Les sciences sociales recourent à différentes définitions et conceptions des institutions sociales. Nous concevons les institutions sociales comme des schémas de comportements communautaires relativement stables, qui sont censés contribuer à résoudre des problèmes sociétaux fondamentaux. Ainsi, les institutions sociales sont toujours axées sur l’accomplissement d’une certaine fonction. L’institution qu’est la formation professionnelle, par exemple, a pour fonction globale de transmettre aux jeunes les qualifications requises pour accéder directement à la vie professionnelle, et de leur permettre en même temps de suivre un parcours de formation.

Cadre théorique de mesure de la solidité des institutions sociales

Les institutions sociales peuvent être décrites à partir d’une série de caractéristiques et de dimensions. Parmi les caractéristiques figurent en premier lieu leur fonction, leur structure, leur culture et les sanctions. Tandis que la fonction représente la caractéristique de définition d’une institution, sa structure décrit les rôles, les missions et les règles internes, ainsi que leurs interrelations. La culture englobe les opinions, les valeurs et les normes liées à l’institution ; les sanctions sont les conséquences d’une infraction aux règles et aux normes institutionnelles.

Ensuite, une institution sociale se caractérise aussi par sa dimension spatiale, c’est-à-dire par la taille de sa sphère d’influence et donc aussi sa représentativité. Enfin, l’évolution temporelle d’une institution peut être mesurée à partir de la phase du processus d’institutionnalisation qu’elle a atteinte. Ce processus va de l’adoption de schémas de comportement communs par quelques acteurs en réponse à un problème sociétal jusqu’à leur renforcement par une large acceptation et leur stabilité dans le temps.

Ce travail de recherche consiste à regrouper ces caractéristiques et ces dimensions dans un cadre théorique, sur la base duquel la solidité des institutions sociales dans la formation professionnelle pourra être mesuée à l'avenir. Globalement, nous déduisons de ces bases théoriques que les institutions sociales sont solides si elles présentent des caractéristiques clairement définies, et si elles sont très représentatives et fortement institutionnalisées. Nous en déduisons également que seules les institutions sociales solides peuvent remplir leurs fonctions avec efficacité.

Approche méthodologique de la mesure des institutions sociales dans la formation professionnelle

L'approche méthodologique pour mesurer la solidité des institutions sociales prévoit que celles-ci soient identifiées d’après leur fonction. L’identification de ces fonctions dans un contexte social déterminé devrait tenir compte des théories et conceptions spécifiques de ce contexte. En prenant donc en considération les théories et les spécificités du contexte social de la formation professionnelle, nous avons défini sept fonctions que les institutions sociales doivent remplir au cours du processus de formation professionnelle : normes de qualification, mode de sélection, placement d’étudiants et recherche de places de formation, fourniture de ressources, sélection, collecte d’informations et réformes.

## DONNÉES ENREGISTRÉES
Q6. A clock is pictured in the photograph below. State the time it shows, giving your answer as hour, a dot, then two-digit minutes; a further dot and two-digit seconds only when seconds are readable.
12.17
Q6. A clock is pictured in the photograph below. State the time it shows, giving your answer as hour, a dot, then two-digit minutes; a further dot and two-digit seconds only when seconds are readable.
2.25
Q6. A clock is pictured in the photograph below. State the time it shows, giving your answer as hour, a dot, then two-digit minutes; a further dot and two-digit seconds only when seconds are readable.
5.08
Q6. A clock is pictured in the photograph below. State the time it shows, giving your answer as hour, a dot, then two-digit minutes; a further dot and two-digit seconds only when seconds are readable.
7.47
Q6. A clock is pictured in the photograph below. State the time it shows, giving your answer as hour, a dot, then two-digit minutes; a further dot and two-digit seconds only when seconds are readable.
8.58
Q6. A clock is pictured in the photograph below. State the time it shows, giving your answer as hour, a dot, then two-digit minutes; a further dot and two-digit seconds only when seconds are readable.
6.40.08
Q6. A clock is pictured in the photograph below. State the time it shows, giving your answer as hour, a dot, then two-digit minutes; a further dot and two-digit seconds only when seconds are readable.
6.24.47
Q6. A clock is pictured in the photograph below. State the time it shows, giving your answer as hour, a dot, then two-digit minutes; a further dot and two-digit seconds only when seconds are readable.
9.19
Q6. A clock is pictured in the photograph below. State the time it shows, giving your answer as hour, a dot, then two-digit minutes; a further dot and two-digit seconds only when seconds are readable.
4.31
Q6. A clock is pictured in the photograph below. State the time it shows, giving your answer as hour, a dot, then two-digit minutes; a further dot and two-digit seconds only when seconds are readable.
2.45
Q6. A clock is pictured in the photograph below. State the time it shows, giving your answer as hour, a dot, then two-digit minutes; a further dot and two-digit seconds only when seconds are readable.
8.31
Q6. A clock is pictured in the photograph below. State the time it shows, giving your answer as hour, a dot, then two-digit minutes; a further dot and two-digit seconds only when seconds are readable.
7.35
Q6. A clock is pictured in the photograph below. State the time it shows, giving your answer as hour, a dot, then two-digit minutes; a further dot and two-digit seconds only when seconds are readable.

## CONSIGNES
1 > D'après l'extrait sur les institutions sociales, pourquoi celles-ci sont-elles toujours axées sur l'accomplissement d'une certaine fonction ? Répondez en une à trois phrases.
2 > Poursuivez l'extrait sur les institutions sociales dans la formation professionnelle à partir de sa dernière phrase.

## CORRIGÉS
1 > L'extrait conçoit les institutions sociales comme des schémas de comportements communautaires relativement stables, censés contribuer à résoudre des problèmes sociétaux fondamentaux. C'est pourquoi elles sont toujours axées sur l'accomplissement d'une certaine fonction.

2 >
Les institutions opérant dans différentes filières de formation professionnelle peuvent remplir ces fonctions de manière différente, mais équivalente sur le plan fonctionnel. La fonction « mode de sélection », par exemple, peut faire l’objet d’un traitement différent en fonction de la profession et de la culture de l’association professionnelle. Ainsi, une certaine filière appliquera le principe « qui enseigne examine » ; autrement dit, les enseignants jouiront d’une grande liberté dans l’organisation des examens. Dans une autre filière, les associations professionnelles opteront pour des examens nationaux ou souhaiteront même une combinaison d’examens pendant la formation et à son terme.

Les filières de formation professionnelle se caractérisent par leur exigence en matière de préparation simultanée à une carrière, aussi bien sur le marché de l’emploi que dans le système éducatif. Cette exigence requiert la coopération entre les acteurs du marché de l’emploi et de l’éducation. Les institutions sociales ont donc besoin de caractéristiques clairement définies, d’une forte représentativité et d’une solide institutionnalisation, mais aussi d’une répartition claire des rôles et des tâches et d’un ancrage culturel dans la coopération entre les deux groupes d’acteurs.

Application empirique

Ce cadre théorique et cette approche méthodologique seront utilisés à l'avenir pour identifier les institutions sociales dans diverses filières de formation professionnelle et mesurer leur solidité. Nos bases théoriques et méthodologiques peuvent en outre aussi être intégrées dans l’étude des institutions dans d’autres filières d’études et contextes sociaux.

Dans l’optique d’une définition de la politique basée sur des faits, les réformes futures de filières de formation professionnelle pourront ainsi bénéficier d’une mesure de la solidité des institutions sociales impliquées. Ces réformes requièrent une meilleure compréhension des conditions dans lesquelles les institutions sociales et, partant, l’efficience des filières de formation professionnelle peuvent être améliorées1.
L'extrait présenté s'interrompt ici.